Major League Baseball and the Major League Baseball Players Association met face-to-face at the union’s office Monday afternoon. Those attending the meeting on MLB’s side per The Athletic’s Evan Drellich included deputy commissioner Dan Halem, labor committee chair and Rockies owner Dick Monfort, executive Vice President Morgan Sword and counsel Patrick Houlihan.
The meeting lasted for just over two hours per the Washington Post’s Chelsea Janes. Drellich also reports that the union dropped its request to introduce an age-based free agency system at Monday’s meeting. That had been one of the areas that the league had shown resistance in changing. Currently it takes a player six years to reach fee agency and it now appears as though that is unlikely to change.
The union also revised its proposal for changes to the current revenue sharing system which is another hot button issue that the league has shown no interest in changing. The players also rejected nearly all of the league’s most recent proposal that they presented in a virtual meeting last week.

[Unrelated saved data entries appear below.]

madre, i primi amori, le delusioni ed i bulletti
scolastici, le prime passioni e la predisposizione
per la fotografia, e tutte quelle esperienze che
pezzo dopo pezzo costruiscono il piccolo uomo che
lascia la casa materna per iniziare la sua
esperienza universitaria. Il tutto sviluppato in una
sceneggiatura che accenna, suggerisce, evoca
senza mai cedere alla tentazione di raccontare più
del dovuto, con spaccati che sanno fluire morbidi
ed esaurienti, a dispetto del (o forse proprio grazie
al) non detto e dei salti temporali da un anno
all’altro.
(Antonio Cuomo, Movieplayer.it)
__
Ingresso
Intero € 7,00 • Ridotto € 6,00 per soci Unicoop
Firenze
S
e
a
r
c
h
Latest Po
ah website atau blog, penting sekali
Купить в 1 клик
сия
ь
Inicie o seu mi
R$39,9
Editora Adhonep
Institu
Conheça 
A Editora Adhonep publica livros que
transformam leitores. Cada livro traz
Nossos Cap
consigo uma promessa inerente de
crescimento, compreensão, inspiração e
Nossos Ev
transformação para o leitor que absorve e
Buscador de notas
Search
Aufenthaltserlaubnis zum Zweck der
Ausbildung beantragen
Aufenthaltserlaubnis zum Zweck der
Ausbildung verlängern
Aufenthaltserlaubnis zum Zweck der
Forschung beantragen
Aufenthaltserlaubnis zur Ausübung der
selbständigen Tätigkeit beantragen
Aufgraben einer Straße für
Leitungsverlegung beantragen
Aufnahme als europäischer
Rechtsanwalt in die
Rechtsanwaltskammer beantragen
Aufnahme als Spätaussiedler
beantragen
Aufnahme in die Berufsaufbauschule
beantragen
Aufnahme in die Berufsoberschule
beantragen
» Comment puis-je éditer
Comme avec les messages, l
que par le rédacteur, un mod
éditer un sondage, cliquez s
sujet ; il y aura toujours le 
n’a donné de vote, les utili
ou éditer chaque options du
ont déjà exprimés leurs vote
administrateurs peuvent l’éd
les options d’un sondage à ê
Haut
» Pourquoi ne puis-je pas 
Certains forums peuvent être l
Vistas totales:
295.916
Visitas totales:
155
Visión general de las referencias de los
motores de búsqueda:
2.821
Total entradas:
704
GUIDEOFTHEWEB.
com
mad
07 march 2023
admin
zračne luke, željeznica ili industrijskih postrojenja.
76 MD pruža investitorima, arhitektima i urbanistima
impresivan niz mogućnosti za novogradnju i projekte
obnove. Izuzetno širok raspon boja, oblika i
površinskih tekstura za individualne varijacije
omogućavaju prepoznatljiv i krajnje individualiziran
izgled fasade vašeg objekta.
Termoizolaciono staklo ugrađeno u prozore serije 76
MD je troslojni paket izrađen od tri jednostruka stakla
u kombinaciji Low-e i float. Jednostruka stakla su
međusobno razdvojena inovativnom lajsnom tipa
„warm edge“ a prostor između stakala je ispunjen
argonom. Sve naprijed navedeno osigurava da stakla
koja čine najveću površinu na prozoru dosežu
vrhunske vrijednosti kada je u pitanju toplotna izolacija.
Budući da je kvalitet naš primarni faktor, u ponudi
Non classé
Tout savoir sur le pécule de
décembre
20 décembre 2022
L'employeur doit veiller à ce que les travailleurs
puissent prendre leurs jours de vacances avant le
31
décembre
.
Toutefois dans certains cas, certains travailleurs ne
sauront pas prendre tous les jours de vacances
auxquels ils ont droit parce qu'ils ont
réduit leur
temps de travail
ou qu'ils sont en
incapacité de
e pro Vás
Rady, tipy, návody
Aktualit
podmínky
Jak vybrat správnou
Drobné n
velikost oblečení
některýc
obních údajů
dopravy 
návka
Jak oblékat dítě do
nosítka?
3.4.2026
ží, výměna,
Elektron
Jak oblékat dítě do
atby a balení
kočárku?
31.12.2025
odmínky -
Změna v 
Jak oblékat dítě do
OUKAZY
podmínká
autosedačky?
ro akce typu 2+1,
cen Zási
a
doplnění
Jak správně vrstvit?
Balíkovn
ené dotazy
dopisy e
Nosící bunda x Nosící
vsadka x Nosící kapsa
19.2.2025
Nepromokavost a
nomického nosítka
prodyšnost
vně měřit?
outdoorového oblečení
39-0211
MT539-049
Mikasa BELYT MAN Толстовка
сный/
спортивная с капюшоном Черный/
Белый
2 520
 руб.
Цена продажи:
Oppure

By dropping the quest to shorten the time to reach free agency, the players will now likely focus their attention on revenue sharing and arbitration. The union would like to see players paid earlier in their career, but that is one of the issues that the league has been unwilling to discuss up until this point. The players are proposing a system that would allow them to reach arbitration after two years.
So perhaps some form of progress came out of Monday’s meeting. Both sides needed to narrow down the issues and the union did that by dropping the quest to shorten the time to free agency. Now we wait to see how the league responds.
Fortunately, we won’t have to wait long. Both sides are planning to meet again on Tuesday.
MLB and the Players Association will meet again tomorrow. The pace has officially picked up.— Hannah Keyser (@HannahRKeyser) January 24, 2022
We will continue to update this article with any additional information that becomes available from Monday’s meeting.
Updated - More details on the union’s proposal for the changes to revenue sharing. The original proposal called for a $100 million reduction in revenue sharing. Today’s proposal was for an estimated $30 million reduction.
Another concession the Union made today: modifying previous proposal to cut revenue sharing by 100M. New proposal cuts by far less, estimated 30M. Had been sticking point with MLB, who thought idea of cutting revenue sharing would be problematic for smaller market teams. https://t.co/sUuZTiG8Ig— Chelsea Janes (@chelsea_janes) January 24, 2022
Also, this is probably the appropriate takeaway from today’s negotiation. There is still a ton of work to do, but both sides met today and things didn’t get worse. That is progress.
At the risk of being Debbie Downer: Let’s not get too far ahead of ourselves here. The meeting was contentious. There is a lot — a lot — left to work out before there’s a new labor deal. This still could take a while.— Jeff Passan (@JeffPassan) January 24, 2022
But the fact that it didn’t go backward when it could’ve? W.
Update - More details from today’s meeting. The league is planning to make another proposal on Tuesday. It also sounds like Monday’s meeting was contentious, but that isn’t really all that surprising given the situation.